第3の実施形態に係る間接蒸着源は、容器の第3の具体例を示すライナー62と、冷却台17と、ホルダー3と、電子源8(図1参照)とを備えている。
ライナー32は、有底の筒状に形成されており、底部62aと、底部62aの周縁に連続する周壁部62bと、周壁部62bの上端に連続するフランジ部62cとを有している。ライナー62の材料としては、例えば、タングステンやカーボン等のセラミックスの高融点材料を挙げることができる。また、ライナー62には、蒸着材料4が充填される。底部62aの周縁には、曲面加工63が施されている。
冷却台17は、ホルダー3の下方において、ライナー62の回転軌道上の任意の位置に配置されている。ホルダー3に保持されたライナー62が第1の位置である蒸着位置に配置されると、ライナー62は、電子源8(図1参照)の上方に位置する。また、ホルダー3に保持されたライナー62が第2の位置である冷却位置に配置されると、ライナー62は、冷却台17の上面に載置される。
冷却台17は、直接水冷あるいは間接冷却により常時冷却されている。ホルダー3に保持されたライナー62の底面は、冷却台17の上面よりも上下方向において低い位置にある。
次に、間接蒸着源1におけるライナー2の冷却動作について説明する。なお、第3の実施形態に係る間接蒸着源の蒸着動作については、第1の実施形態と同じであるため、説明を省略する。
所望の厚さの蒸着膜が基板22に付着して、蒸着を終了した後、図8に示すように、回転駆動軸14によりホルダー3を回転させ、ライナー62を冷却台17の上方へ回転移動させる。
上述したように、ライナー62の底面は、冷却台17の上面よりも上下方向において低い位置にある。したがって、ホルダー3に保持されたライナー62が水平方向に移動すると、ライナー62の底部62aが冷却台17の上面に必ず接触する。このとき、ライナー62の底部62aに施した曲面加工63が、冷却台17の上面における周縁部に接触するため、ライナー62が冷却台17の上面に円滑に持ち上げられる。

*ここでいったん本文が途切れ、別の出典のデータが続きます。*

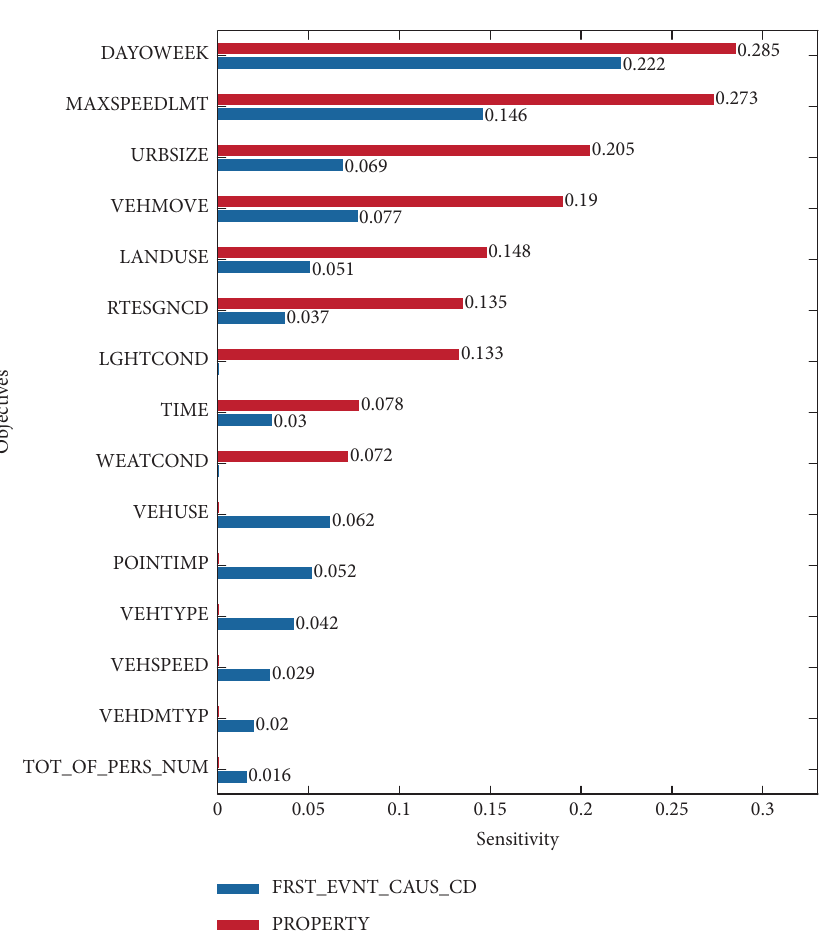
Figure 5: Sensitivity of each variable to two target nodes (PROPERTY and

その結果、図9に示すように、ライナー62が冷却台17の上面に乗り上げて、冷却位置に配置される。そして、ライナー62は、冷却台17との熱伝導により冷却される。ライナー62の中に蒸着材料4が残っている場合は、熱伝導により蒸着材料4の冷却が進行する。また、ライナー62が冷却台17の上面に乗り上げると、ライナー62の底部62aが冷却台15に押圧され、フランジ部62cがホルダー3の上面から離れる。その結果、ライナー62は、ホルダー3の保持から解放される。

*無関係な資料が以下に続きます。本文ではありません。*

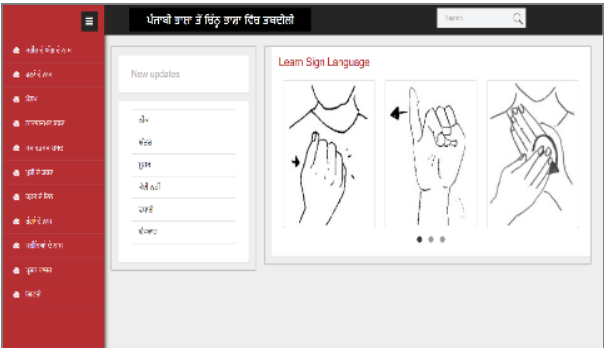
Figure. 3(c). HamNoSys and SiGML code of selected word “One ( ਇੱਕ )”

このように、ライナー62を冷却台17に載せて冷却する場合は、冷却台17を使用せずにライナー62の温度低下を待つ場合よりも、ライナー62が大気開放可能な温度へ低下するまでの時間を短縮することができる。なお、冷却台17を使用せずにライナー62の温度低下を待つ場合は、ライナー62からの放射熱、あるいはホルダー3との熱伝導によってライナー62が冷却される。
その後、図1に示す蒸着前の状態へ戻す場合は、回転駆動軸14によりホルダー3を回転させる。これにより、ホルダー3がライナー62を水平方向へ押圧し、ライナー62が冷却台17から外れる。このとき、ライナー62のフランジ部62cがホルダー3の上面に係合し、ライナー62は、ホルダー3に保持される。そして、ホルダー3に保持されたライナー62は、水平方向に移動して、蒸着位置に配置される。
<3.変形例>
以上、本発明の実施形態について説明した。しかし、本発明は、上述の実施形態に限定されるものではなく、特許請求の範囲に記載した発明の要旨を逸脱しない範囲内で種々の変形実施が可能である。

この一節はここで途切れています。